DCI Alan Banks is tired of life in the Yorkshire constabulary, and is ready to move on. However, something strange happens when his boss asks him to quietly find out what has become of his runaway daughter. It seems that young Emily has started out on a life of adventure, partying and living with a big-time villain. And then, when people start turning up dead, it looks as though Banks has chanced upon a major criminal enterprise. Banks must get to the bottom of this strange and murky case, and what he finds along the way is filled with unpleasant surprises. This is the eleventh of Peter Robinson's Alan Banks mysteries, and does a good job of upholding the quality of the series. I love mysteries of all sorts, and I must say that I loved this book. I found the storyline to be quite interesting, and I liked the characters. Some authors spend too much time on character development, spending page after page focusing on the detective's home life and family and so forth, but I thought that Mr. Robinson did a great job of balancing everything out. So, let me just say that I really liked this book, finding it to be an interesting mystery with lots of twists. I highly recommend it.
Banks Number 11: Splendid
Published by Thriftbooks.com User , 19 years ago
The last couple of Banks novels saw him in increasing difficulty with his disastrous relationship with his hostile chief constable Jeremiah Riddle. Something was going to have to give and here it does, if in a rather unexpected way. Riddle hates Banks, it's pretty clear, but grudgingly has to admit he's an awfully good detective. SO when he comes across a picture of his runaway teenage daughter Emily on a pornographic website, it is Banks he turns to, pleading with him to go check up on her. Off goes Banks to London, where he meets the promo website manager, the ex-flatmate, the ex-boyfriend and the extremely unpleasant gangster Barry Clough who has lately taken over the boyfriend role. Eventually Emily opts to let Banks take her home but her problems, alas, are not over.

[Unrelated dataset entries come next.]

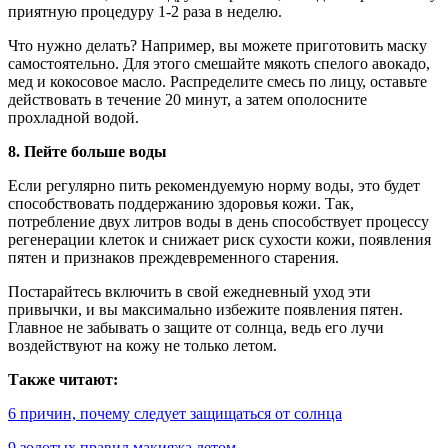
приятную процедуру 1-2 раза в неделю.
Что нужно делать? Например, вы можете приготовить маску
самостоятельно. Для этого смешайте мякоть спелого авокадо,
мед и кокосовое масло. Распределите смесь по лицу, оставьте
действовать в течение 20 минут, а затем ополосните
прохладной водой.
8. Пейте больше воды
Если регулярно пить рекомендуемую норму воды, это будет
способствовать поддержанию здоровья кожи. Так,
потребление двух литров воды в день способствует процессу
регенерации клеток и снижает риск сухости кожи, появления
пятен и признаков преждевременного старения.
Постарайтесь включить в свой ежедневный уход эти
привычки, и вы максимально избежите появления пятен.
Главное не забывать о защите от солнца, ведь его лучи
воздействуют на кожу не только летом.
Также читают:
6 причин, почему следует защищаться от солнца
9 золотых правил макияжа летом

Meanwhile Banks has other things to think off with Annie, his lover from `In a Dry Season' reassigned to his own team at Eastvale and the execution style murder of a local crook. This is another thoroughly enjoyable, dark and engaging procedural from Robinson.
A Page Turner
Published by Thriftbooks.com User , 20 years ago
Cold is the GravePeter Robinson2000 Viking 454 pages ISBN 0-670-83901-3A teenager from the Yorkshire Dales runs away to London and falls into bad company - not much new in that. But when Peter Robinson uses it as an introduction to one of his chilling mysteries you have a plot has surprising but logical twists and turns and the tale becomes more intriguing by the page.The writer manages to create strong, realistic characters that stay in your mind long after you've finished the book. When you pick up another book in the series you meet them again like old friends. The characters carry the plot, complex as it is, and all the sub-plots as the reader is shown the truth behind the veneer of the successful Chief Constable and his lovely family.This was a book I hated to put down. It is well-paced and carefully structured and both male and female characters are so true that you'd swear you met them just last week. It's rare that a male writer can make female characters seem true to life, especially in their internal monologues (and vice versa - female writers often don't present the male interior monologue well) but this writer is spot on.This book is a real treat from an accomplished mystery writer. Long may the series last.
Robinson Has Another Winner!
Published by Thriftbooks.com User , 24 years ago
In this eleventh outing for Inspector Banks, he is asked by his Chief Constable and nemesis to go to London to find the Chief Constable's daughter who ran away from home several months earlier. Locating the daughter is not that difficult, even taking her back to Eastvale is easy. But once she's home a series of events, including several murders, has Banks trying to determine who did what to whom and why. The main suspect is a man who seemingly gets away with any crime to which he puts his mind. Banks is a fortysomething divorced man who is coming to terms with his private life and trying to get his professional life back on track as well, but whose choices that are not the best to succeed at either. Robinson reintroduces Detective Sergeant Annie Cabbot, newly transferred to Banks' neck of the woods. As she and Banks unravel the story behind the murders, it is painstaking police work with no leaps of faith or suppressed major clues that appear later in the book and sprung upon an unsuspecting reader. As the clues are discovered,the reader is privy to them. This is police procedural at its best and a great read that you will be loathe to put down. Even if you don't like British procedurals, you should give this series a try. Reading it from the beginning is best since you'll be able to see Banks grow and change from the first in the series to this one.